It only took 10 years after California voters narrowly approved $9.95 billion in bond seed money for what was then a $33 billion statewide high-speed rail network, but a governor is finally acknowledging the project’s major problems. Gavin Newsom used his first State of the State address to declare that while he supported completion of an under-construction route from Bakersfield to Merced, “there simply isn’t a path to get from Sacramento to San Diego, let alone from San Francisco to L.A.” Hallelujah. In his speech and a series of subsequent tweets, Newsom emphasized that he wasn’t abandoning high-speed rail, but he can’t walk his welcome criticism back.
Newsom crammed a lot into 43 minutes, about California Environmental Quality Act reforms, housing, homelessness, prescription drugs, water availability, rent stability and more, which state residents and this board will chew on in coming days and weeks. But by far the biggest news in his speech was his reality check on the state and the nation’s largest infrastructure project. “Let’s be real,” he said. It “would cost too much and take too long.”
As Ralph Vartabedian of the Los Angeles Times has reported, there’s at least a $50 billion gap in funding to build a now-$77 billion San Francisco-Los Angeles route, based on cost estimates from the unreliable California High-Speed Rail Authority. In November, Vartabedian also cited this fact: A project that was then 10 years old was 13 years behind schedule. How is such incompetence even possible?
Newsom’s candor was in sharp contrast with former Gov. Jerry Brown. He liked to ridicule project critics as “declinists” who were scared of the future — while never addressing the long list of concerns that began building about the bullet train just days after the passage of Proposition 1A in 2008. That’s when the California High-Speed Rail Authority released an overdue business plan that said the project was unlikely to attract private investors unless they received “both financial and political commitments from state officials that government would share the risks to their participation.” In other words, they would get subsidies if revenue forecasts fell short. But under Proposition 1A, such subsidies were illegal. The authority had this information in the spring of 2008 but never shared it with the public until after the measure passed — even as then-Gov. Arnold Schwarzenegger and other advocates told voters it would be easy to get the private investment necessary to finish the project.
This original sin has been compounded by years more of dishonesty from state rail officials, most notably the periodic claims that the large international firms which were interested in building and/or managing the project wanted to invest in it. No, they weren’t — not without the prospect of subsidies.
The authority’s credibility hit rock bottom in 2015. That’s when Vartabedian reported that the authority had refused to make public a 2013 analysis from Parsons Brinckerhoff, its main project contractor, that predicted a $9 billion cost overrun on the bullet train’s initial 300-mile segment. Not only did the authority continue to issue cost estimates that didn’t reflect this warning, its CEO — Jeff Morales — claimed he didn’t know about the report. If Newsom is serious about bringing transparency to the rail authority, he should remove every single senior official who countenanced this cover-up.

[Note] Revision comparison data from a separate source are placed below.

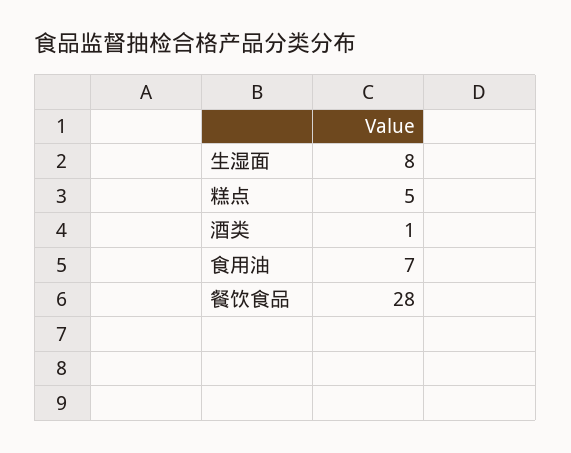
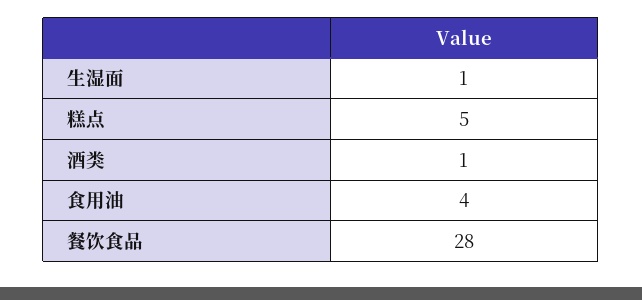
  {
-   "生湿面": 8,
+   "生湿面": 1,
    "糕点": 5,
    "酒类": 1,
-   "食用油": 7,
+   "食用油": 4,
    "餐饮食品": 28
  }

Despite Newsom’s talk of good jobs and investment, his decision to seek completion of the Merced-Bakersfield segment is baffling. That wouldn’t link Silicon Valley jobs with potentially cheap housing in the Central Valley, which he said last year was a great idea. It’s also hard to see how ridership could be adequate to cover the high cost of buying and maintaining bullet trains and upkeep of the high-speed rail line — remember, subsidies are illegal.
Whatever Newsom’s calculations, his decision to be honest about this sinkhole of a project deserves praise. Better late than never, to be honest about it.